As the defense began its case on the second day of the new sentencing retrial, his attorneys, Tim Cisar and Elizabeth Carlyle, called witnesses who described Johnson’s childhood as one filled with drug use and sexual abuse, both encouraged by his mother.
Tensions were high in Johnson’s home in Charleston, in the southeast part of the state. Johnson’s older brother, Bobby, testified that arguments and violence were common in the home and that in one incident, Johnson’s alcoholic father fired his shotgun in the air and threatened to kill members of the family.

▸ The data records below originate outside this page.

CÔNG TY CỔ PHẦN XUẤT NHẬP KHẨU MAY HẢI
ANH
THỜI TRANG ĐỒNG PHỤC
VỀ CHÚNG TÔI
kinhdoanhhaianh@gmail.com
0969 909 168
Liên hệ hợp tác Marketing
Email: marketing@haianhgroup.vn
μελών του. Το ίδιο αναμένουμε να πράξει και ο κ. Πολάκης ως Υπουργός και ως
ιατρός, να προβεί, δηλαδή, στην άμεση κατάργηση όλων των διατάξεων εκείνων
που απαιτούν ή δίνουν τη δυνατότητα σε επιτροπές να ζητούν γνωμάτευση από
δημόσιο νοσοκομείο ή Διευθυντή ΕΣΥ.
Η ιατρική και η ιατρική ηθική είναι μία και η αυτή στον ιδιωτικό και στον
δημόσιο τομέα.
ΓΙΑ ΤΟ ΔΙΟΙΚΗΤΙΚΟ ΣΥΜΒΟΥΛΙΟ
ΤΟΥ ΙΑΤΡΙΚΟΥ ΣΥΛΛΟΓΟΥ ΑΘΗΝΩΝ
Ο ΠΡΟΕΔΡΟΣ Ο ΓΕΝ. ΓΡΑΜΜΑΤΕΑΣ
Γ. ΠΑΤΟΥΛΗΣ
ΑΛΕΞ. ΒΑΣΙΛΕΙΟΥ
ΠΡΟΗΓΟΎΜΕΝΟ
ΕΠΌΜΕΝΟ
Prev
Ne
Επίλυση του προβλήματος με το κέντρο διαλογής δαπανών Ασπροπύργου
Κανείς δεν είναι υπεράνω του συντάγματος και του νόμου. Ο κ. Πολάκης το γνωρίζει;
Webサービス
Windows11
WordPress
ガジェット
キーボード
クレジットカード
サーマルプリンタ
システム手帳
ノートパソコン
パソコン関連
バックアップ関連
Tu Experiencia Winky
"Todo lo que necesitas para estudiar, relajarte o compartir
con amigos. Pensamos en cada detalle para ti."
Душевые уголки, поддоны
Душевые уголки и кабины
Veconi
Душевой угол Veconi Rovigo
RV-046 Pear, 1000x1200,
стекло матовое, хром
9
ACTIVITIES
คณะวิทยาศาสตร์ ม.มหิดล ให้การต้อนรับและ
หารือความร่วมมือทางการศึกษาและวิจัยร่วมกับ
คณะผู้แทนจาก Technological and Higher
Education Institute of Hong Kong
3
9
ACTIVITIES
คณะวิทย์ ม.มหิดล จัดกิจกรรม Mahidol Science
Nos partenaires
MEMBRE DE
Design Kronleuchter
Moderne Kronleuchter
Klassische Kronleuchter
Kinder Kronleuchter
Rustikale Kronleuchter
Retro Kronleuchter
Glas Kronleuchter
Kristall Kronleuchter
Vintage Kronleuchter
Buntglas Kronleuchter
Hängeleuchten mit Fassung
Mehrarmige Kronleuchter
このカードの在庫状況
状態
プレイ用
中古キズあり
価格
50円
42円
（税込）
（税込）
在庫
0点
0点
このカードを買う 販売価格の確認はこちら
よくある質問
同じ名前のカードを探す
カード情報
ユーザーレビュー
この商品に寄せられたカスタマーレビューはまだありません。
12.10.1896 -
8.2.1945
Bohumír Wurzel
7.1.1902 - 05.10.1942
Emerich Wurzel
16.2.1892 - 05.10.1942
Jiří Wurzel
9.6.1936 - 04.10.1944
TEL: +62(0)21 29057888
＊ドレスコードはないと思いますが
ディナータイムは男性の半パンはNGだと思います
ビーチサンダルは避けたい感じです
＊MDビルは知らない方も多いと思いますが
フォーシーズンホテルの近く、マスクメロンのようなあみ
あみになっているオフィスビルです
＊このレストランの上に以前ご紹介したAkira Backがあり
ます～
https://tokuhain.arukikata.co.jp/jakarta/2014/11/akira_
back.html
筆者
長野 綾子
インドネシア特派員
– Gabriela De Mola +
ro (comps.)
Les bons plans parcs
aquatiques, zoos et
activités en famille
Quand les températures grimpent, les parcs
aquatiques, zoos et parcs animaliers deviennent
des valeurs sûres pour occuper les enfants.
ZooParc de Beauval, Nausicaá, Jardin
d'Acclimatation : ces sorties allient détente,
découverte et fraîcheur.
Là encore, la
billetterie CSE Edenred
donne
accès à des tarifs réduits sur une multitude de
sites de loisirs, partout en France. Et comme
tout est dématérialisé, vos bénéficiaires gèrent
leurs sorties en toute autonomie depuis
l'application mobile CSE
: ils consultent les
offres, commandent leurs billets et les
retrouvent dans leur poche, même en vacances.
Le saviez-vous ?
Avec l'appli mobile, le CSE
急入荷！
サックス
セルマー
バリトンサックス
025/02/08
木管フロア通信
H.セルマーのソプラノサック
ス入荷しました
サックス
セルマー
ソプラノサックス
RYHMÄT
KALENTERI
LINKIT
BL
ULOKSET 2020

Bobby Johnson said his parents fought often, and as children he and Ernest and their sister were forced to move around among family members.
Ernest Johnson also had trouble learning in school and preferred to hang out with children younger than himself, his brother testified.
In cross-examination, Boone County Prosecutor Kevin Crane tried to show that although the brothers were raised in similar circumstances, Bobby Johnson managed to overcome his upbringing.
“You were motivated in school to get good grades?” Crane asked.
Bobby Johnson answered that he had role models, such as school principals and sports coaches, who helped him graduate from high school and college.
The extensive testimony about Ernest Johnson’s troubled childhood came after a morning of grisly descriptions of the triple murder at Casey’s General Store on Ballenger Road and statements from survivors who talked about how the murders permanently altered their lives.
Ernest Johnson said he had originally intended to rob the store to pay for drugs when he arrived there at closing time on the night of Feb. 12, 1994.
According to testimony presented Monday, Ernest Johnson was friendly with Casey’s General Store employees and had visited the store multiple times that day. He returned that night wearing a stocking cap to prevent store employees from recognizing him, Crane said.
In a video presented to the court Monday, Johnson said he wanted the key to a safe in the store. Johnson said after store manager Mary Bratcher tried to flush a key down a toilet, he lost it.
Earlier Tuesday, a former medical examiner’s testimony about the killings was read in court.
Multiple blunt injuries to the head killed all three victims, according to testimony by Jay Dix, former Boone County medical examiner, that was read in court Tuesday. He said many of the injuries were consistent with the use of a hammer.
Dix said that although he couldn’t determine whether the victims were conscious after the initial blow, it would have been “terrifically painful” for the victims if they had been conscious.
On Tuesday, Rob Bratcher said he had to call his family to tell them about the slaying of his mother and then helped arranged her funeral.
“That was the toughest thing I’ve ever had to do in my life,” Bratcher said. “She was my best friend.”
Jerry Blakey said his cousin, victim Fred Jones, was a family man whose idea of a good time was heading down to the local Casey’s to chat with employees.
“That was his outlet,” Blakey said.
Berry Scruggs described his mother, victim Mabel Scruggs, as a woman who enjoyed taking trips to visit family with her only son.
At the time of her murder, Berry Scruggs said, his mother had been working three jobs to earn extra money to take care of his grandmother, who lived in a nursing home.
“I was very devastated, much as I am today.”